Non renvoi
REPUBLIQUE FRANCAISE
AU NOM DU PEUPLE FRANCAIS
Vu la procédure suivante :
Par une requête, enregistrée le 19 avril 2025, M. B A, demande au tribunal d'annuler l'ordonnance n° 25PA00822 du 13 mars 2025 par laquelle la présidente de la cour administrative d'appel de Paris a rejeté sa requête dirigée à l'encontre de la décision n° 2024/010238 du bureau d'aide juridictionnelle près la cour administrative d'appel de Paris.
Par un mémoire, enregistré le 29 avril 2025, M. A demande au tribunal administratif, en application de l'article 23-1 de l'ordonnance n° 58-1067 du 7 novembre 1958 et à l'appui de sa requête, de transmettre au Conseil d'Etat la question prioritaire de constitutionnalité relative à la conformité aux droits et libertés garantis par la Constitution des dispositions des articles 7 et 23 de la loi n° 91-647 du 10 juillet 1991 relative à l'aide juridique.
Vu les autres pièces du dossier.
Vu :
- la Constitution du 4 octobre 1958 ;
- l'ordonnance n°58-1067 du 7 novembre 1958 ;
- le code de justice administrative.
Considérant ce qui suit :
1. Aux termes de l'article R. 222-1 du code de justice administrative : " Les présidents de tribunal administratif () et les présidents de formation de jugement des tribunaux () peuvent, par ordonnance : () / 4º Rejeter les requêtes manifestement irrecevables, lorsque la juridiction n'est pas tenue d'inviter leur auteur à les régulariser ou qu'elles n'ont pas été régularisées à l'expiration du délai imparti par une demande en ce sens ; / () ".

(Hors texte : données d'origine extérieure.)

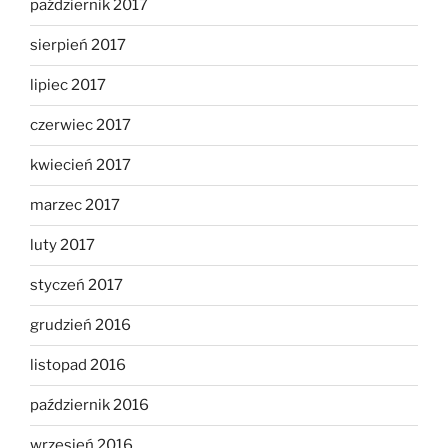
październik 2017
sierpień 2017
lipiec 2017
czerwiec 2017
kwiecień 2017
marzec 2017
luty 2017
styczeń 2017
grudzień 2016
listopad 2016
październik 2016
wrzesień 2016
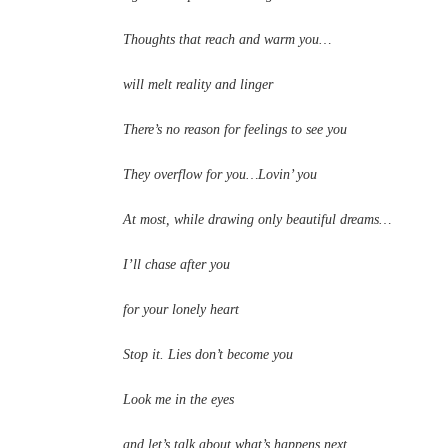
Thoughts that reach and warm you…
will melt reality and linger
There’s no reason for feelings to see you
They overflow for you…Lovin’ you
At most, while drawing only beautiful dreams…
I’ll chase after you
for your lonely heart
Stop it. Lies don’t become you
Look me in the eyes
and let’s talk about what’s happens next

2. Aux termes de l'article 23 de la loi du 10 juillet 1991 relative à l'aide juridique : " Les décisions du bureau d'aide juridictionnelle, de la section du bureau ou de leur premier président peuvent être déférées, selon le cas, au président de la cour d'appel ou de la Cour de cassation, au président de la cour administrative d'appel, au président de la section du contentieux du Conseil d'Etat, au président du Tribunal des conflits, au président de la Cour nationale du droit d'asile ou au membre de la juridiction qu'ils ont délégué. Ces autorités statuent sans recours. / () "
3. M. A demande au tribunal d'annuler l'ordonnance n° 25PA00822 par laquelle la présidente de la cour administrative d'appel de Paris a rejeté sa requête dirigée à l'encontre de la décision n° 2024/010238 du bureau d'aide juridictionnelle près la cour administrative d'appel de Paris. Toutefois, il n'appartient pas au tribunal d'apprécier la régularité d'une telle décision en application de l'article 23 de la loi du 10 juillet 1991 relative à l'aide juridique, de telles conclusions étant manifestement irrecevables et ne pouvant donner lieu à régularisation. Par suite, la présente requête ne peut qu'être rejetée en application des dispositions du 4° de l'article R. 222-1 du code de justice administrative. Il n'y a pas lieu, par voie de conséquence, de transmettre la question prioritaire de constitutionnalité posée par M. A au soutien de sa demande en annulation.
O R D O N N E :
Article 1er : Il n'y a pas lieu de transmettre au Conseil d'Etat la question prioritaire de constitutionnalité posée par M. A dans la présente instance.
Article 2 : La requête de M. A est rejetée.
Article 3 : La présente ordonnance sera notifiée à M. B A.
Fait à Paris, le 21 juillet 2025.
Le président de la 3ème chambre de la 4ème section,
J.-P. Séval
signé
La République mande et ordonne au garde des sceaux, ministre de la justice, en ce qui le concerne et à tous commissaires de justice à ce requis en ce qui concerne les voies de droit commun contre les parties privées, de pourvoir à l'exécution de la présente décision.